Marcel feels the need to be noticed by the milk-carrier, and he signals her and calls to her. However, he is too late, and she slips away from him in a kind of burning vision as the doors close and the train begins to move. Marcel is not sure whether his exaltation was produced by the girl or whether his exaltation produced the pleasure of being in the girl's presence, but, whatever the case, he yearns to hang onto his excitement and the girl associated with it. Yet, as Marcel all too quickly realizes, his life is speeding away from her, and his thoughts turn to a fantasy of one day arranging to meet up with her again. The final irony is that the fantasy itself becomes a kind of habit of mind, which replaces the effort needed to recreate within him the very exaltation he yearns to hold onto.
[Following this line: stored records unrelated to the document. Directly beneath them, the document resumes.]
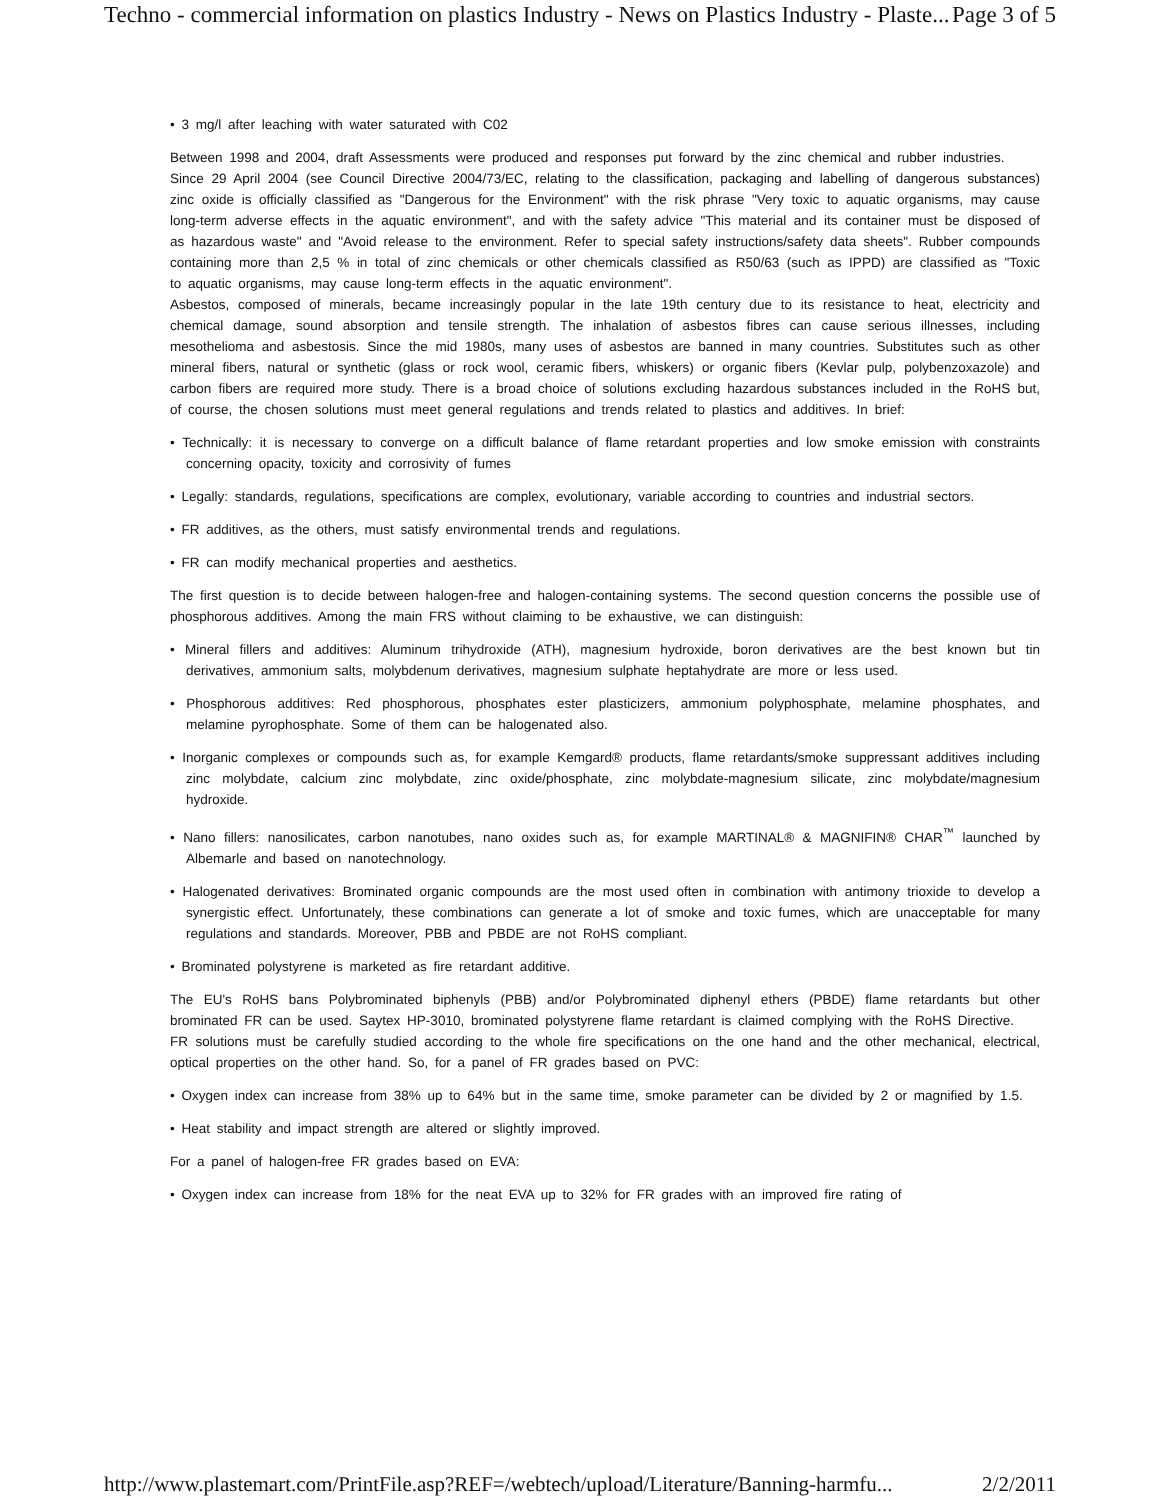Techno - commercial information on plastics Industry - News on Plastics Industry - Plaste... Page 3 of 5
• 3 mg/l after leaching with water saturated with C02
Between 1998 and 2004, draft Assessments were produced and responses put forward by the zinc chemical and rubber industries.
Since 29 April 2004 (see Council Directive 2004/73/EC, relating to the classification, packaging and labelling of dangerous substances) zinc oxide is officially classified as "Dangerous for the Environment" with the risk phrase "Very toxic to aquatic organisms, may cause long-term adverse effects in the aquatic environment", and with the safety advice "This material and its container must be disposed of as hazardous waste" and "Avoid release to the environment. Refer to special safety instructions/safety data sheets". Rubber compounds containing more than 2,5 % in total of zinc chemicals or other chemicals classified as R50/63 (such as IPPD) are classified as "Toxic to aquatic organisms, may cause long-term effects in the aquatic environment".
Asbestos, composed of minerals, became increasingly popular in the late 19th century due to its resistance to heat, electricity and chemical damage, sound absorption and tensile strength. The inhalation of asbestos fibres can cause serious illnesses, including mesothelioma and asbestosis. Since the mid 1980s, many uses of asbestos are banned in many countries. Substitutes such as other mineral fibers, natural or synthetic (glass or rock wool, ceramic fibers, whiskers) or organic fibers (Kevlar pulp, polybenzoxazole) and carbon fibers are required more study. There is a broad choice of solutions excluding hazardous substances included in the RoHS but, of course, the chosen solutions must meet general regulations and trends related to plastics and additives. In brief:
• Technically: it is necessary to converge on a difficult balance of flame retardant properties and low smoke emission with constraints concerning opacity, toxicity and corrosivity of fumes
• Legally: standards, regulations, specifications are complex, evolutionary, variable according to countries and industrial sectors.
• FR additives, as the others, must satisfy environmental trends and regulations.
• FR can modify mechanical properties and aesthetics.
The first question is to decide between halogen-free and halogen-containing systems. The second question concerns the possible use of phosphorous additives. Among the main FRS without claiming to be exhaustive, we can distinguish:
• Mineral fillers and additives: Aluminum trihydroxide (ATH), magnesium hydroxide, boron derivatives are the best known but tin derivatives, ammonium salts, molybdenum derivatives, magnesium sulphate heptahydrate are more or less used.
• Phosphorous additives: Red phosphorous, phosphates ester plasticizers, ammonium polyphosphate, melamine phosphates, and melamine pyrophosphate. Some of them can be halogenated also.
• Inorganic complexes or compounds such as, for example Kemgard® products, flame retardants/smoke suppressant additives including zinc molybdate, calcium zinc molybdate, zinc oxide/phosphate, zinc molybdate-magnesium silicate, zinc molybdate/magnesium hydroxide.
• Nano fillers: nanosilicates, carbon nanotubes, nano oxides such as, for example MARTINAL® & MAGNIFIN® CHAR<sup>™</sup> launched by Albemarle and based on nanotechnology.
• Halogenated derivatives: Brominated organic compounds are the most used often in combination with antimony trioxide to develop a synergistic effect. Unfortunately, these combinations can generate a lot of smoke and toxic fumes, which are unacceptable for many regulations and standards. Moreover, PBB and PBDE are not RoHS compliant.
• Brominated polystyrene is marketed as fire retardant additive.
The EU's RoHS bans Polybrominated biphenyls (PBB) and/or Polybrominated diphenyl ethers (PBDE) flame retardants but other brominated FR can be used. Saytex HP-3010, brominated polystyrene flame retardant is claimed complying with the RoHS Directive.
FR solutions must be carefully studied according to the whole fire specifications on the one hand and the other mechanical, electrical, optical properties on the other hand. So, for a panel of FR grades based on PVC:
• Oxygen index can increase from 38% up to 64% but in the same time, smoke parameter can be divided by 2 or magnified by 1.5.
• Heat stability and impact strength are altered or slightly improved.
For a panel of halogen-free FR grades based on EVA:
• Oxygen index can increase from 18% for the neat EVA up to 32% for FR grades with an improved fire rating of
http://www.plastemart.com/PrintFile.asp?REF=/webtech/upload/Literature/Banning-harmfu... 2/2/2011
I have some practical reasons for attending graduate school, but I only acted on those reasons because I thought the experience would, in my middle age, be an invitation to a renewed attentiveness to life. In a way, it fits a pattern of mine. As soon as I find myself competent at some endeavor, surrounded by respectful colleagues, I feel seized by a desire to jump into fresh endeavors, which, because they are new to me, I'm incompetent at. As increasingly difficult as it is for me to accept newfound incompetence, I feel, in the present case, more than compensated by the falling away of habit that comes with novel challenges. The anxiety that wakes me at four AM also brings with it an alertness that had been so long lost to me that I find it both unnerving and exhilarating.

I do not, as Robert Frost's woodsman, live by "turning to fresh tasks"—at least not in the way that Frost meant it. But with my increasing sense of time swiftly carrying my body to the next sudden reversal, I find it more imperative than ever to live within a consciousness alert to itself and to the fleeting world it endeavors to hold.